Drug Commissioner calls for the setting up of a Spanish-style "drug fund”
In an interview with VRT Radio 1’s morning news and current affairs programme ‘De ochtend’, the National Drugs Commissioner Ine Van Wymersch has said that close cooperation between all agencies is essential if the drug problem in Brussels is to be bought under control. Also essential is that sufficient staff and resources are provided. There is currently no money for this. However, Ms Wymersch suggest a "creative solution in the form of "drug fund" such as what currently exists in Spain. Through such a fund, the money that is confiscated from the criminals involved in the drugs trade must flow back to the judiciary, the police and social workers that deal with those whose lives have been ruined by drugs.
She added that “We have to tackle the drug problem at its roots". Ms Van Wymersch went onto say that focusing solely on enforcement will not solve the problem. "It makes no sense for the police to arrest users and then release them a few hours later, because the case isn’t strong enough for a prosecution”.
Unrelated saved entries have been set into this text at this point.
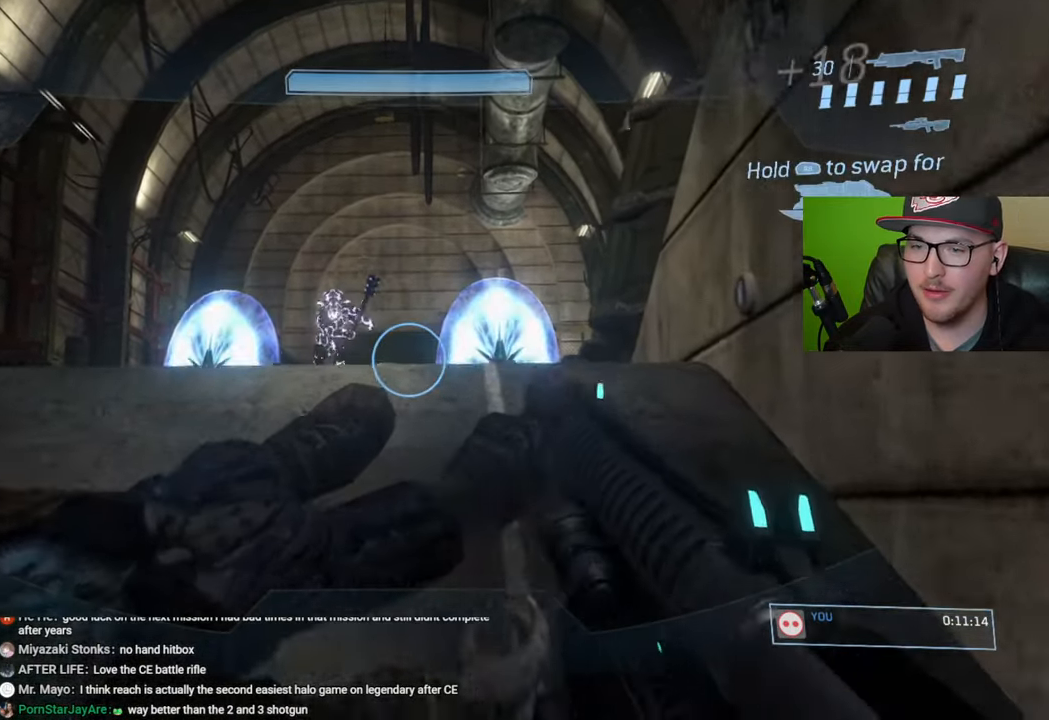
{"buttons": [], "left_stick": "down-left", "right_stick": "center", "events": [[183, "right_stick", "center"], [200, "left_stick", "down-left"]]}
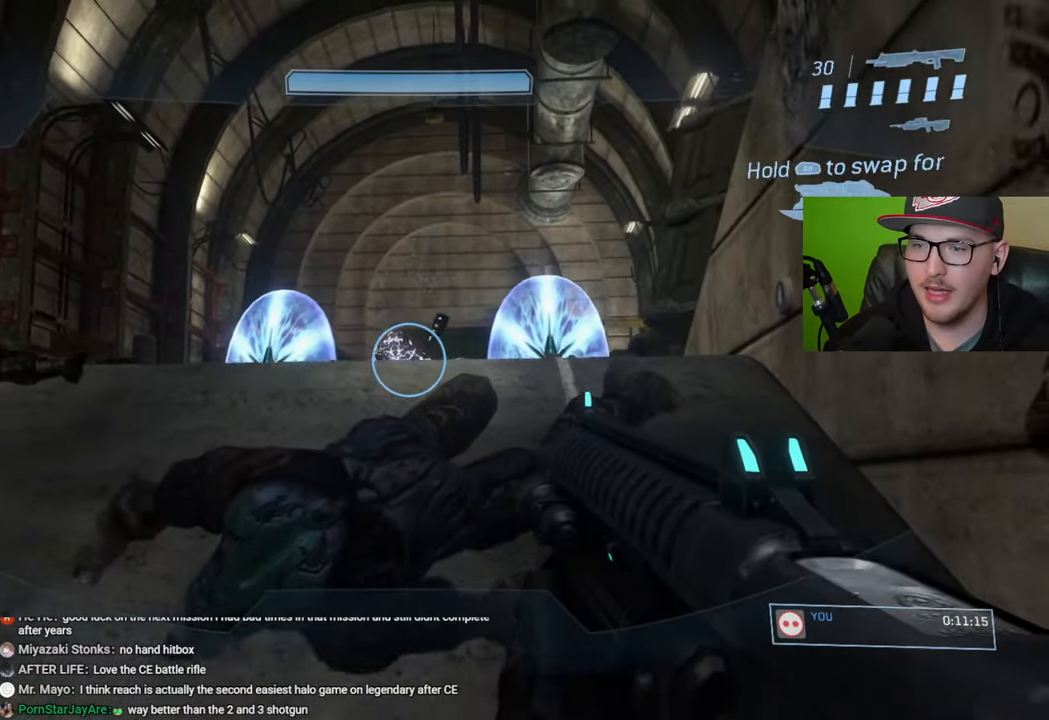
{"buttons": [], "left_stick": "down-left", "right_stick": "down-right", "events": [[266, "right_stick", "down-right"]]}
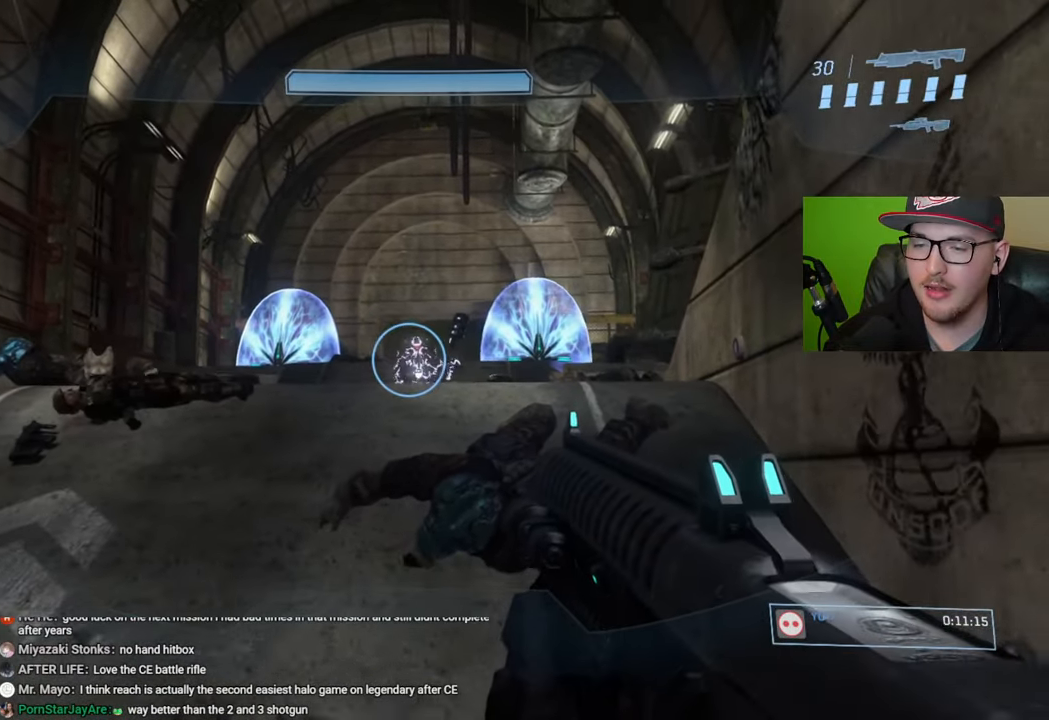
{"buttons": [], "left_stick": "down-left", "right_stick": "down-right", "events": []}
The Drugs Commissioner sees three areas that are important if we want to get the drug problem in Belgium under control: "Firstly, there is enforcement: the police and the judiciary. In addition to this assistance and prevention also play an important role. Finally, there is infrastructure. "
Ine Van Wymersch believes that focusing solely on enforcement is not the solution? "I think everyone realises that these people are in a vulnerable situation and that the solution will not only come from the police and the judiciary. Their role is to support those that offer help and assistance on the ground so that they can do their job in safety."
Extra money is needed to ensure that all the relevant agencies involved can do their job. "Everyone is asking for more staff and more resources. But there is not enough money available and so we have to be creative”, the Drug Commissioner said.
For example, she refers to Spain where they have a "drug fund". "The criminals’ money flows back through the fund to the agencies that help people with drug issues and also to the police and the judiciary."
The Drugs Commissioners’ office is currently examining, amongst other things, how such a fund would work here in Belgium. It will present the government and the National Security Council with its findings soon.
"If the proposal is included in the agreement between the parties that form the next government, we can start working on it during the next legislature and make structural changes."
Brussels-South and Brussels-North
In Brussels, crack in particular appears to be a major problem. "It’s the drug of the poor. They use it to escape reality for a while. But after the ‘high’ the ‘crash’ comes almost immediately."
This problem becomes painfully clear in and around the Brussels-South and Brussels-North railway stations. "Travellers often see people lying on the floor who are completely out of their mind. Long-term users also start to hallucinate and then wander around the corridors of the station in confusion."
The drug use often leads to crime. "It’s an addiction. People live from dose to dose and commit crimes to get to the next dose faster." Or they beg. "Because not all users end up committing crimes. But begging also causes nuisance in the station and its environs."
Ms Van Wymersch suggests adapting station buildings by for example reducing the number of points of entry/exit and reducing the number of places that might be attractive to dealers that wish to conceal drugs. She told VRT News that "We have asked Infrabel and NMBS to take a closer look at the infrastructure at the stations".